Sabtu, 05 Oktober 2013

MENDAKI GUNUNG IDENTIK SIMULASI MENAPAKI KEHIDUPAN

Mendaki gunung dan turun lagi itu mencerminkan perjalanan umum manusia : kita lahir, mencapai puncak usia dan turun keharibaan Ilahi.. Dalam bisnis/karir : kita memulai/merintis, mencapai puncak karir dan turun karena pensiun, atau mungkin malah sebagai pecundang(bangkrut). Mendaki gunung menjadi semacam simulasi kehidupan ketika kita berjuang bukan mengatasi tingginya gunung atau curamnya tebing..melainkan mengatasi diri kita sendiri & menguji sampai sejauh mana batas nyali dan kesabaran kita. Pada saat titik-titik ekstrim kondisi alam & kelelahan fisik menerpa, disitulah ujian yang harus dilewati, yang penting mental sampai puncak tetap tinggi, tak mudah menyerah, bersyukur dan berterima kasih kepada Sang Khaliq karena telah diberi kesempatan untuk melihat "sebagian kecil" keindahan Sang Pencipta dari puncak gunung.. 

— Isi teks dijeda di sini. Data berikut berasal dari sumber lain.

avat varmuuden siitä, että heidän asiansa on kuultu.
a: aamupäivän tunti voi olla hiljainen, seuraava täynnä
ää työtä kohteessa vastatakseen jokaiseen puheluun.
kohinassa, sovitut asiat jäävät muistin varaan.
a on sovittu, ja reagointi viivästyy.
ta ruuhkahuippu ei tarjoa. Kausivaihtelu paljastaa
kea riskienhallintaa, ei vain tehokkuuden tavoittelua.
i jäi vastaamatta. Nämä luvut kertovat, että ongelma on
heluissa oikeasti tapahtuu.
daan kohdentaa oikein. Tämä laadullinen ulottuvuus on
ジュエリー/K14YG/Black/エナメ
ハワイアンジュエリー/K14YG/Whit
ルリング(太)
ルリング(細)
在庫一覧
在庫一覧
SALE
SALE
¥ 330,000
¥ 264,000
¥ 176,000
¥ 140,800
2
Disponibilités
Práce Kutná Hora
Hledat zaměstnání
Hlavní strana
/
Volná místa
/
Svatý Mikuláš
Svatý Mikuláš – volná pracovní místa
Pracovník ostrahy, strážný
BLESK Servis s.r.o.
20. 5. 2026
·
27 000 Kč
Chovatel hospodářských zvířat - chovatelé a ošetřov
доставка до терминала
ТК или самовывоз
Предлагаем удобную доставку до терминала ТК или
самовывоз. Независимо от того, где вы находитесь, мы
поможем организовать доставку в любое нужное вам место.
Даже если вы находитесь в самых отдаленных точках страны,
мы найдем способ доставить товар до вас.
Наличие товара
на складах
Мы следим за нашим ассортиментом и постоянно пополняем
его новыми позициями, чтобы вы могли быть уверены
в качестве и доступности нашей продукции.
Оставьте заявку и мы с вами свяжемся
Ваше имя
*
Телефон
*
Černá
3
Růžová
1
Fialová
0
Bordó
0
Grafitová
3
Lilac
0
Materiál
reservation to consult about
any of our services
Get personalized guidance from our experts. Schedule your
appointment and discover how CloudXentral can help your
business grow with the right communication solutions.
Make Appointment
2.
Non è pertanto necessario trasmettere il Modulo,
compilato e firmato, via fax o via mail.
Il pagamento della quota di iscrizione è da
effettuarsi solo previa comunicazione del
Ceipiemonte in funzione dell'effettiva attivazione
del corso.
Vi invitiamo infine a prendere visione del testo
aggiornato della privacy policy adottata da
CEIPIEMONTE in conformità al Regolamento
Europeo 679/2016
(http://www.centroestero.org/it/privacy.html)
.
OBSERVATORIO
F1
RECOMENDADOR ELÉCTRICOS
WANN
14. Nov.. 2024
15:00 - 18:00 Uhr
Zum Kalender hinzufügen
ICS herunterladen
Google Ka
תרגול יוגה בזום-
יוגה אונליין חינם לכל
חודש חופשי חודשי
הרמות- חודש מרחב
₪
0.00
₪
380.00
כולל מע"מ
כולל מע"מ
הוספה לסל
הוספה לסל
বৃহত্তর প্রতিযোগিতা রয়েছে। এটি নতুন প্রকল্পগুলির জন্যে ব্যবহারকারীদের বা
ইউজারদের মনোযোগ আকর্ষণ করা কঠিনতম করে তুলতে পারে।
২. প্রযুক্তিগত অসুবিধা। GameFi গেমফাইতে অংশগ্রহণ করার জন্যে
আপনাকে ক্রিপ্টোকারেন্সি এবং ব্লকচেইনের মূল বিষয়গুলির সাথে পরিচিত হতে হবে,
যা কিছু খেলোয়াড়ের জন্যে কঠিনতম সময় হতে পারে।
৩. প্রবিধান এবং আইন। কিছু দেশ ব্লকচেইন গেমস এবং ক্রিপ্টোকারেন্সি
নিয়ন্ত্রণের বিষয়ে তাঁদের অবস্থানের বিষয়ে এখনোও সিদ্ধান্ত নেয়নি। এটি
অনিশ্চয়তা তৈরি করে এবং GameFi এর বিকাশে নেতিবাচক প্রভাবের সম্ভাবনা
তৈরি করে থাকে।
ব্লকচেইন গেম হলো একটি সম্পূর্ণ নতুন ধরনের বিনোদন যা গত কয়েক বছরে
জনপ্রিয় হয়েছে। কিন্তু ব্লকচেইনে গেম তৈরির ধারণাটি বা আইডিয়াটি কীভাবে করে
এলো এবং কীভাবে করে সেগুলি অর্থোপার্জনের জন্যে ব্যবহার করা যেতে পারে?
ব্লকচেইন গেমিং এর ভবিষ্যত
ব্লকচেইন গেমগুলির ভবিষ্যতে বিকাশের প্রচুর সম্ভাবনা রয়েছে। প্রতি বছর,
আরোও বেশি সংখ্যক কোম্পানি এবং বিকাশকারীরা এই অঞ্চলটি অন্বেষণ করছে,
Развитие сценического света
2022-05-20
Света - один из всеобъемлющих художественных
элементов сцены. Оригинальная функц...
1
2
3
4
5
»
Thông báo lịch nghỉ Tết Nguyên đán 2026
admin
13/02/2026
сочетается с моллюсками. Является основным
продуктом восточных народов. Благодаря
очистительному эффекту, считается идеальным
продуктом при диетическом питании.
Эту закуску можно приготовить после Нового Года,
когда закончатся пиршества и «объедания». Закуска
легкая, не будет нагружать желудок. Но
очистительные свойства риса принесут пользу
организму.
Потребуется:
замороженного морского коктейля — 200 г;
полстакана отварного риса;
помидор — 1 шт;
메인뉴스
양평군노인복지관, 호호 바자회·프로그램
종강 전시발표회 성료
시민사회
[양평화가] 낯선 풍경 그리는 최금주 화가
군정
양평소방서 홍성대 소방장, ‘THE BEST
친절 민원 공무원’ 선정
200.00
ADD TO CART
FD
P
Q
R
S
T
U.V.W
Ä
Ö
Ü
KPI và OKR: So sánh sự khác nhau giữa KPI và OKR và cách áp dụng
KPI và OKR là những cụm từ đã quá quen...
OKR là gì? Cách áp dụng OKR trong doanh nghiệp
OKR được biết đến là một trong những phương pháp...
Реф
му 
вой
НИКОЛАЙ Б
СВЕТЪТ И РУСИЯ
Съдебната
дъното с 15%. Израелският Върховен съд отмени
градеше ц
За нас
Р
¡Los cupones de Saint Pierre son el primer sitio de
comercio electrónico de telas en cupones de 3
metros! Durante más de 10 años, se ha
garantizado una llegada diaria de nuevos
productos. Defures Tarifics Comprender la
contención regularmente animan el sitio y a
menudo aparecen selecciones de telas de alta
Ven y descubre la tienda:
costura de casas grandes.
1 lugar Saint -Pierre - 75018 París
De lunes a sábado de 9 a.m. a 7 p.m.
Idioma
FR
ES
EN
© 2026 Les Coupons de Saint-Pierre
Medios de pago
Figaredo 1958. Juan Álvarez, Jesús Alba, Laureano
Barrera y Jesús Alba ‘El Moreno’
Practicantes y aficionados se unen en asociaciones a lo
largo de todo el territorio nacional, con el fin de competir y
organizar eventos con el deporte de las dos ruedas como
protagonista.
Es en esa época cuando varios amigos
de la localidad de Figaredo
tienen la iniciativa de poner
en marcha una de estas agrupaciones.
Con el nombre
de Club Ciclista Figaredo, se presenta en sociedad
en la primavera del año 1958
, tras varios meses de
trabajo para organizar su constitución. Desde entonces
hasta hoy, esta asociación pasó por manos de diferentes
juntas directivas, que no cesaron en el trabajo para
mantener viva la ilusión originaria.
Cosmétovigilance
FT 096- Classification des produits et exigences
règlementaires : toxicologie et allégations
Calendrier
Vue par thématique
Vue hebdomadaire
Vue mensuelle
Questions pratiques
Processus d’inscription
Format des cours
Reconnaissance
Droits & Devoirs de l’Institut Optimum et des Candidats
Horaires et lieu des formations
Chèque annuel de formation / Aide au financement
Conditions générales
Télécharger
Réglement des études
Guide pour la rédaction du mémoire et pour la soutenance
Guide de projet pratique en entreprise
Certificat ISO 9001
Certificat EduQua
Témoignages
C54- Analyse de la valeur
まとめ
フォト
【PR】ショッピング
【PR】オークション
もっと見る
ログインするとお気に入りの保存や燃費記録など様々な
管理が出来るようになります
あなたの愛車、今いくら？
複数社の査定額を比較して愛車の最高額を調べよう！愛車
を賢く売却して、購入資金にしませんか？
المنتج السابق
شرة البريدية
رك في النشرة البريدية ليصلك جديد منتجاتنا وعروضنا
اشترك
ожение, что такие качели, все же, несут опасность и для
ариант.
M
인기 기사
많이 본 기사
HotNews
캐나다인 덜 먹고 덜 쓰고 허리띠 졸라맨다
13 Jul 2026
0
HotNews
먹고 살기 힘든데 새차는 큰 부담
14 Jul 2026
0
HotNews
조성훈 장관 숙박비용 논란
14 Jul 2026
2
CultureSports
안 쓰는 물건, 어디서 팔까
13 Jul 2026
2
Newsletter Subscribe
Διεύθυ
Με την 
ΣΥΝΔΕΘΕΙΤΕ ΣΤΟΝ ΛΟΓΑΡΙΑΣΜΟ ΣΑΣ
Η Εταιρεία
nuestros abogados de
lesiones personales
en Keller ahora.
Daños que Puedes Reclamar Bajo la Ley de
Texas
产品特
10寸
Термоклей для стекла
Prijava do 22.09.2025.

Disamping itu dapat pengalaman dan teman barupun rasanya tak terbayangkan kebahagiannya... Lalu, apakah waktu turun sama tangguhnya dengan waktu kita mendaki...? Faktanya orang sering celaka atau tewas pada saat turun. Menaiki tangga lebih mudah daripada menuruni tangga. Lebih hati-hati dan ada rasa gemetar menuruninya, apalagi bila melihat ke bawah... Apakah waktu terpuruk sama tangguhnya dengan waktu kita meniti karir..? Banyak orang sering menjadi stress & gila pada saat terpuruk karirnya atau bangkrut usahanya...,banyak juga para pendaki yg menerapkannya filosofi ini di "kehidupan nyata"nya untuk tak mudah menyerah,saling menolong, menemukan diri sendiri, dan kuat menghadapi rintangan berputarnya roda kehidupan...

 Jadi,apakah kita masih terus bertanya dan merasa aneh jika melihat serombongan orang yg menggendong carrier berukuran besar?